:: DATA EXCERPTS ::
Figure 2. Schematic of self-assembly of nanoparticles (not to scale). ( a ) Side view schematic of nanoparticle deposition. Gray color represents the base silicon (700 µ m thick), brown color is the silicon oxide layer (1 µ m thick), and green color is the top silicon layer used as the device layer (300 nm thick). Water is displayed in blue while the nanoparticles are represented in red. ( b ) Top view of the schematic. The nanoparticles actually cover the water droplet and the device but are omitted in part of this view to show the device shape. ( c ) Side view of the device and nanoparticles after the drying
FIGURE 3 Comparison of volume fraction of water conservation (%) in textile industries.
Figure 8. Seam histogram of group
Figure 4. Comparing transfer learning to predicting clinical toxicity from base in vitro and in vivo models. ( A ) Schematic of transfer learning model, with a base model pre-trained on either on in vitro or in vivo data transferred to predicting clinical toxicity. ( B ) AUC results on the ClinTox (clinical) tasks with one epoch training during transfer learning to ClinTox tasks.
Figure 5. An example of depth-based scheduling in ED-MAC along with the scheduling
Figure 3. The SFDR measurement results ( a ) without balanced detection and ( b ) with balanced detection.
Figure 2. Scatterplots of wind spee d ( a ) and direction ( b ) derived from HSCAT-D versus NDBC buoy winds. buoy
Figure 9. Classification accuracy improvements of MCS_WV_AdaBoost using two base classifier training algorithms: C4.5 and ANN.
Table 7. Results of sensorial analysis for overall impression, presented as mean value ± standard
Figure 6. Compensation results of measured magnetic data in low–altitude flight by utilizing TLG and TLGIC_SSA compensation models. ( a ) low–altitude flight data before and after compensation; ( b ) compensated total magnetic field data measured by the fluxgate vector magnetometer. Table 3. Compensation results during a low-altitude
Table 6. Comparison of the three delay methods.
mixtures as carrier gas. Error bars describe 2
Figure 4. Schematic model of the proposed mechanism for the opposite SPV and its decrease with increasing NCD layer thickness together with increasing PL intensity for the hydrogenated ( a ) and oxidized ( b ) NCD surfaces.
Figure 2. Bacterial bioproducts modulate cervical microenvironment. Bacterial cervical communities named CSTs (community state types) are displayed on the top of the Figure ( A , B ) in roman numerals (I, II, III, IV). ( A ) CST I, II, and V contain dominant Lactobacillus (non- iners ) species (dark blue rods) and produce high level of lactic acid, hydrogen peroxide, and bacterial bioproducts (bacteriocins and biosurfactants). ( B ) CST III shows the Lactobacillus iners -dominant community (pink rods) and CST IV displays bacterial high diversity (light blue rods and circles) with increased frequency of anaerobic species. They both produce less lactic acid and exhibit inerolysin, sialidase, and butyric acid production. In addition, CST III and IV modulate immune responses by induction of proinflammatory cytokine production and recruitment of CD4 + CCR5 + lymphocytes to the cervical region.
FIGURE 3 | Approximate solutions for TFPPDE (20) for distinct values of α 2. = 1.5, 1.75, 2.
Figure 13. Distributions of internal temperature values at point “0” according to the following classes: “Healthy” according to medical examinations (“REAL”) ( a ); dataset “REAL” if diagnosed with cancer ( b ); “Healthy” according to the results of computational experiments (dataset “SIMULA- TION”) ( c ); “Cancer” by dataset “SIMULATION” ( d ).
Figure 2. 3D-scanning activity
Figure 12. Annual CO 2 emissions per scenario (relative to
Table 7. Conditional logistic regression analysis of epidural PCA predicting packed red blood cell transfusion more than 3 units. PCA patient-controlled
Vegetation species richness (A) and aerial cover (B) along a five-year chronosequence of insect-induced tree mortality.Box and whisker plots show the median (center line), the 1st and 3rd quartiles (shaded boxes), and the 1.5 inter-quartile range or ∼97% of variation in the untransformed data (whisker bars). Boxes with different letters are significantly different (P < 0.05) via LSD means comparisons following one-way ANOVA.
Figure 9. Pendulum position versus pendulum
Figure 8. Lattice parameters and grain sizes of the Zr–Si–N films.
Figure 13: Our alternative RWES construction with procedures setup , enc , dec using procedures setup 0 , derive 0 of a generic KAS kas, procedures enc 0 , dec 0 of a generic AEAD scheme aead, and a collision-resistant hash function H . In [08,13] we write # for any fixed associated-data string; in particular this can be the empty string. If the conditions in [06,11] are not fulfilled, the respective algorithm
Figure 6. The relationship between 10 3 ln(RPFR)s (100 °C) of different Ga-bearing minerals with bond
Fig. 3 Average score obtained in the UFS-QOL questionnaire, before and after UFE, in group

:: TASK PROMPT ::
Transcribe all of the material above with complete accuracy.

:: RESPONSE BOX ::
Figure 2. Schematic of self-assembly of nanoparticles (not to scale). ( a ) Side view schematic of nanoparticle deposition. Gray color represents the base silicon (700 µ m thick), brown color is the silicon oxide layer (1 µ m thick), and green color is the top silicon layer used as the device layer (300 nm thick). Water is displayed in blue while the nanoparticles are represented in red. ( b ) Top view of the schematic. The nanoparticles actually cover the water droplet and the device but are omitted in part of this view to show the device shape. ( c ) Side view of the device and nanoparticles after the drying
FIGURE 3 Comparison of volume fraction of water conservation (%) in textile industries.
Figure 8. Seam histogram of group
Figure 4. Comparing transfer learning to predicting clinical toxicity from base in vitro and in vivo models. ( A ) Schematic of transfer learning model, with a base model pre-trained on either on in vitro or in vivo data transferred to predicting clinical toxicity. ( B ) AUC results on the ClinTox (clinical) tasks with one epoch training during transfer learning to ClinTox tasks.
Figure 5. An example of depth-based scheduling in ED-MAC along with the scheduling
Figure 3. The SFDR measurement results ( a ) without balanced detection and ( b ) with balanced detection.
Figure 2. Scatterplots of wind spee d ( a ) and direction ( b ) derived from HSCAT-D versus NDBC buoy winds. buoy
Figure 9. Classification accuracy improvements of MCS_WV_AdaBoost using two base classifier training algorithms: C4.5 and ANN.
Table 7. Results of sensorial analysis for overall impression, presented as mean value ± standard
Figure 6. Compensation results of measured magnetic data in low–altitude flight by utilizing TLG and TLGIC_SSA compensation models. ( a ) low–altitude flight data before and after compensation; ( b ) compensated total magnetic field data measured by the fluxgate vector magnetometer. Table 3. Compensation results during a low-altitude
Table 6. Comparison of the three delay methods.
mixtures as carrier gas. Error bars describe 2
Figure 4. Schematic model of the proposed mechanism for the opposite SPV and its decrease with increasing NCD layer thickness together with increasing PL intensity for the hydrogenated ( a ) and oxidized ( b ) NCD surfaces.
Figure 2. Bacterial bioproducts modulate cervical microenvironment. Bacterial cervical communities named CSTs (community state types) are displayed on the top of the Figure ( A , B ) in roman numerals (I, II, III, IV). ( A ) CST I, II, and V contain dominant Lactobacillus (non- iners ) species (dark blue rods) and produce high level of lactic acid, hydrogen peroxide, and bacterial bioproducts (bacteriocins and biosurfactants). ( B ) CST III shows the Lactobacillus iners -dominant community (pink rods) and CST IV displays bacterial high diversity (light blue rods and circles) with increased frequency of anaerobic species. They both produce less lactic acid and exhibit inerolysin, sialidase, and butyric acid production. In addition, CST III and IV modulate immune responses by induction of proinflammatory cytokine production and recruitment of CD4 + CCR5 + lymphocytes to the cervical region.
FIGURE 3 | Approximate solutions for TFPPDE (20) for distinct values of α 2. = 1.5, 1.75, 2.
Figure 13. Distributions of internal temperature values at point “0” according to the following classes: “Healthy” according to medical examinations (“REAL”) ( a ); dataset “REAL” if diagnosed with cancer ( b ); “Healthy” according to the results of computational experiments (dataset “SIMULA- TION”) ( c ); “Cancer” by dataset “SIMULATION” ( d ).
Figure 2. 3D-scanning activity
Figure 12. Annual CO 2 emissions per scenario (relative to
Table 7. Conditional logistic regression analysis of epidural PCA predicting packed red blood cell transfusion more than 3 units. PCA patient-controlled
Vegetation species richness (A) and aerial cover (B) along a five-year chronosequence of insect-induced tree mortality.Box and whisker plots show the median (center line), the 1st and 3rd quartiles (shaded boxes), and the 1.5 inter-quartile range or ∼97% of variation in the untransformed data (whisker bars). Boxes with different letters are significantly different (P < 0.05) via LSD means comparisons following one-way ANOVA.
Figure 9. Pendulum position versus pendulum
Figure 8. Lattice parameters and grain sizes of the Zr–Si–N films.
Figure 13: Our alternative RWES construction with procedures setup , enc , dec using procedures setup 0 , derive 0 of a generic KAS kas, procedures enc 0 , dec 0 of a generic AEAD scheme aead, and a collision-resistant hash function H . In [08,13] we write # for any fixed associated-data string; in particular this can be the empty string. If the conditions in [06,11] are not fulfilled, the respective algorithm
Figure 6. The relationship between 10 3 ln(RPFR)s (100 °C) of different Ga-bearing minerals with bond
Fig. 3 Average score obtained in the UFS-QOL questionnaire, before and after UFE, in group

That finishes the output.